Study discussant Dr Ticiana Leal from the Emory University School of Medicine in Atlanta, Georgia, US, noted that CAMPASS was a well-designed phase III study of benmelstobart plus anlotinib with a positive primary endpoint of PFS. The combination has a manageable safety profile, with AEs consistent with VEGF inhibition.

This bears importance to the Chinese population with lung cancer, also because anlotinib is already an approved drug for NSCLC in later lines in China, Leal added.

However, Leal emphasized that pembrolizumab, which was the comparator arm, is not a standard of care for all PDL-1 levels. She also pointed out that there have been several negative studies investigating multi-targeted TKIs, including the frontline study LEAP 007 investigating lenvatinib plus pembrolizumab for patients with metastatic NSCLC and PD-L1 expression (TPS ≥1 percent).
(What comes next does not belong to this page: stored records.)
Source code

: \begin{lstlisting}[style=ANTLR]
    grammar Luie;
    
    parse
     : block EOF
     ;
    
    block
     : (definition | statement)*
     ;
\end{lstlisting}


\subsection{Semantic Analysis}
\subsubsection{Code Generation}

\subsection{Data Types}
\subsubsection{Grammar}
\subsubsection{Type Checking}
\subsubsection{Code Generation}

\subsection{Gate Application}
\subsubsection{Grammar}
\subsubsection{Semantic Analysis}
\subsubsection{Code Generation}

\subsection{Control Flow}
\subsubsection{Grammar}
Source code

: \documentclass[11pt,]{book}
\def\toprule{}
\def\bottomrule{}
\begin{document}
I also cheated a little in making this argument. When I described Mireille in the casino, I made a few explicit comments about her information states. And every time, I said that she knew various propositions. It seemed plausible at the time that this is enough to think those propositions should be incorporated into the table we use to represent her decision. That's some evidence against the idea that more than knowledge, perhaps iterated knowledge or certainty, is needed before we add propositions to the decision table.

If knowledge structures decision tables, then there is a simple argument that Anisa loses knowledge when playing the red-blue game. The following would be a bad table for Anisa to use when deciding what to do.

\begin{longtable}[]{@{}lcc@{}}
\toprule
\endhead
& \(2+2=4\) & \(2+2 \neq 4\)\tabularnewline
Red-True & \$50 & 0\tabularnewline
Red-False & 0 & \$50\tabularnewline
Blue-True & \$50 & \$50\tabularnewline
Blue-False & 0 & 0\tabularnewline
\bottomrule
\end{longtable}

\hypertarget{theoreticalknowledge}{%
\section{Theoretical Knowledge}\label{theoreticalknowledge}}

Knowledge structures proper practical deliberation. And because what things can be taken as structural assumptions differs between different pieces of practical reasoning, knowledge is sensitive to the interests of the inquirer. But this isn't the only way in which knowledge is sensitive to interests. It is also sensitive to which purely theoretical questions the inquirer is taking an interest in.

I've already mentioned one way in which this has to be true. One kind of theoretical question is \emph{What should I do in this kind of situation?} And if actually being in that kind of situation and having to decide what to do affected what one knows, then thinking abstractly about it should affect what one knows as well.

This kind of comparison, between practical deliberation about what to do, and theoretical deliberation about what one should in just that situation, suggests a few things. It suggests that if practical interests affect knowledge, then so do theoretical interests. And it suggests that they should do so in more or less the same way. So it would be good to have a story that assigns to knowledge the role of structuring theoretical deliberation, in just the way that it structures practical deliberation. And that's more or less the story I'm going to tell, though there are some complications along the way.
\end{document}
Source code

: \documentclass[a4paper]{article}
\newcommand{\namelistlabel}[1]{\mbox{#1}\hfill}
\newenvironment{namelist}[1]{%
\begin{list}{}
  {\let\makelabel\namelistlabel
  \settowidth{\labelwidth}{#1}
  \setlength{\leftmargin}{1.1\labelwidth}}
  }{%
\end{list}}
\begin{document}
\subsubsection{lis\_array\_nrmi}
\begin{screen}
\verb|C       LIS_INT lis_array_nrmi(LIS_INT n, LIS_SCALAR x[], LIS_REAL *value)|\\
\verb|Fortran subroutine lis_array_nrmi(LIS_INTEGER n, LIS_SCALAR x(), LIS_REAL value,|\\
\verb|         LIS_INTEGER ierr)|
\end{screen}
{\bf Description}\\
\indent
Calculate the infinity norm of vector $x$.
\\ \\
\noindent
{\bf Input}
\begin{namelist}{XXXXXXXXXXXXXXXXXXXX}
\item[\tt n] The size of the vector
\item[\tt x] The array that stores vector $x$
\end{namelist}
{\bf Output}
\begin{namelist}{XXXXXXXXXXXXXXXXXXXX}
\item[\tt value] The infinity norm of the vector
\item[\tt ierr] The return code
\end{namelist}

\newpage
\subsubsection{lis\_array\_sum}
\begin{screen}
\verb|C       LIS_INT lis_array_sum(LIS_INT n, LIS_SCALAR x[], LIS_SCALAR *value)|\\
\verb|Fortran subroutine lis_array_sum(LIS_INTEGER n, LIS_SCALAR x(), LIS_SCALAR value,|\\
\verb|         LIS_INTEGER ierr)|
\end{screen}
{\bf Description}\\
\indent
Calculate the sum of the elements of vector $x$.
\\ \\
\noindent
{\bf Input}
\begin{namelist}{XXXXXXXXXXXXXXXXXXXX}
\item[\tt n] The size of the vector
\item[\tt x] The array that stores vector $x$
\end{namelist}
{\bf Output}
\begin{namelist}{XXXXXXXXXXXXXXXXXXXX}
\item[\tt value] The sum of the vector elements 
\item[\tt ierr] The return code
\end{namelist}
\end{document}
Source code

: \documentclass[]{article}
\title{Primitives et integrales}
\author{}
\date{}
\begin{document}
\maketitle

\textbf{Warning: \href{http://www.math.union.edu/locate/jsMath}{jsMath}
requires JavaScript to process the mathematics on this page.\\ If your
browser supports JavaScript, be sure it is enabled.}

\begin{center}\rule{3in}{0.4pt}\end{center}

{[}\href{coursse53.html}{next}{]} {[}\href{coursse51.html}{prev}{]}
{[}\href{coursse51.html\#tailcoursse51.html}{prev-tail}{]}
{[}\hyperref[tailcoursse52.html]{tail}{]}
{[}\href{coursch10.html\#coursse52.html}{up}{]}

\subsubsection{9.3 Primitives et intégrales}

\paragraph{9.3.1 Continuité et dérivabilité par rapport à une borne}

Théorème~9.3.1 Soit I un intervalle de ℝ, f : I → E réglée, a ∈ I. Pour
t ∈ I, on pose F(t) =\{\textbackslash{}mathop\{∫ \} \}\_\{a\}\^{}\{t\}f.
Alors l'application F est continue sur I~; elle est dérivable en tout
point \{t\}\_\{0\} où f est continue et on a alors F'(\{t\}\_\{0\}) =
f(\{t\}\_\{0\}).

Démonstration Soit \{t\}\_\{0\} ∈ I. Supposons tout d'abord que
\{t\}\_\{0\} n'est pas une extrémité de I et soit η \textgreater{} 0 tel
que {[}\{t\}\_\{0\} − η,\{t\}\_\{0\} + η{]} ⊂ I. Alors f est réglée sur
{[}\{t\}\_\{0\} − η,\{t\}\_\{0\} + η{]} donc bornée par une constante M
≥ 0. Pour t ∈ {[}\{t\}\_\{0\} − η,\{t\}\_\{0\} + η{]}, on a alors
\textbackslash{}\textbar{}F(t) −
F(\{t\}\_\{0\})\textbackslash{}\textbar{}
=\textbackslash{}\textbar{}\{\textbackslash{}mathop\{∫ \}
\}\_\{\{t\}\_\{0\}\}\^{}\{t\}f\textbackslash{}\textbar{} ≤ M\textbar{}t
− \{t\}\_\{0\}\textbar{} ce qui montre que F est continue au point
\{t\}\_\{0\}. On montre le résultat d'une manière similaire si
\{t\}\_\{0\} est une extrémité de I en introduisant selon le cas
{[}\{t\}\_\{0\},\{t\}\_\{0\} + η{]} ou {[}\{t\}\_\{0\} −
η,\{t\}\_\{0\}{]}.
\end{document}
“Unless overall survival benefit is documented, [benmelstobart plus anlotinib] is unlikely to be adopted for routine practice. [Furthermore,] biomarker development is needed to select patients for this treatment strategy,” Leal said.

“Getting right out of the gate first does not equate to finishing the race strong. In lung cancer, winning means good efficacy and good tolerability. The winning combination will not just be based on efficacy but based on having the best therapeutic index and predictive biomarker,” she concluded.

CAMPASS study

CAMPASS included 531 patients with locally advanced or recurrent/metastatic NSCLC with PD-L1 positive expression (TPS ≥1 percent), ECOG PS of 0–1, no EGFR mutations or ALK or ROS1 rearrangements, and had no prior exposure to antiangiogenic agents or immune checkpoint inhibitors.

The patients were randomly assigned to receive either benmelstobart 1,200 mg plus anlotinib 12 mg (n=354) or pembrolizumab 200 mg plus placebo (n=177). Anlotinib or placebo was taken orally daily on days 1–14 of a 21-day cycle, while benmelstobart or pembrolizumab was given intravenously on the first day of each cycle.

The median age of the population was 65 years, with most patients being male (84.7 percent) and former smokers (64.8 percent). The majority of patients had squamous NSCLC (60.3 percent), had stage IV disease at baseline (73.8 percent), had PD-L1 TPS 1–59 percent (55.0 percent). More patients in the combination group than in the pembrolizumab group had bone metastasis (25.7 percent vs 15.3 percent).

The median follow-up for PFS was 11.4 months for the combination arm and 10.6 months for the pembrolizumab arm.